** (Serie der Antworten des Gelehrten Ata bin Khalil Abu al-Rashta, Emir von Hizb ut-Tahrir, auf die Fragen der Besucher seiner Facebook-Seite)**
An Al-Abid Lillah
Frage:
In dem Buch Nizam al-Islam (Die Ordnung des Islam) heißt es:
"Deshalb sind die obersten Ziele zur Bewahrung der Gesellschaft nicht vom Menschen festgelegt worden, sondern sie stammen aus den Geboten und Verboten Allahs. Sie sind feststehend, verändern sich nicht und entwickeln sich nicht weiter. So sind die Bewahrung der menschlichen Gattung, des Verstandes, der menschlichen Würde, des menschlichen Lebens, des Privateigentums, der Religion, der Sicherheit und des Staates feststehende, oberste Ziele zur Bewahrung der Gesellschaft, die weder von Veränderung noch von Weiterentwicklung betroffen sind."
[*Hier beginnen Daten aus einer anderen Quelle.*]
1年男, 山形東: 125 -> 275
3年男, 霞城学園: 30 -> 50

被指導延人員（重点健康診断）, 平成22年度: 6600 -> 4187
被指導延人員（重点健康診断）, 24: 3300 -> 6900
Die Frage: Gibt es nicht dennoch Ijtihads in der Verfassung, um einige Texte zu ändern, obwohl im Text steht, dass sie weder von Veränderung noch von Weiterentwicklung betroffen sind? Bitte klären Sie dies, möge Allah Sie segnen und Ihnen beistehen.
Antwort:
Wa-alaikum assalam wa rahmatullahi wa barakatuh.
Mein Bruder, ein Ijtihad findet in den Texten nicht statt, wenn sie qat’i ath-thubut (definitiv in ihrer Authentizität) und qat’i ad-dalala (definitiv in ihrer Bedeutung) sind. Das heißt, sie sind definitiv in ihrer Authentizität wie ein Vers (Ayah) oder ein Mutawatir-Hadith, und definitiv in ihrer Bedeutung gemäß den sprachwissenschaftlichen Untersuchungen sowie den Kategorien von Buch und Sunna. Ein Ijtihad findet vielmehr in jenen Texten statt, die zanni ad-dalala (spekulativ in ihrer Bedeutung) sind, unabhängig davon, ob sie qat’i ath-thubut oder zanni ath-thubut sind. Solange die Bedeutung (dalala) spekulativ (zanni) ist, findet darin der Ijtihad statt, wie es in der Wissenschaft der Usul al-Fiqh (Methodenlehre der Rechtswissenschaft) und des Fiqh (Rechtswissenschaft) bekannt ist.
Die im Buch erwähnten Angelegenheiten, die die obersten Ziele zur Bewahrung der islamischen Gesellschaft darstellen, sind qat’i ath-thubut und qat’i ad-dalala. Daher ändert sich ihr Urteil nicht durch Ijtihad, da ein Ijtihad hier nicht stattfindet. Denn die Texte diesbezüglich sind definitiv (qat’i), und es gibt keinen Ijtihad bei definitiven Texten (la ijtihada ma’a an-nass al-qat’i).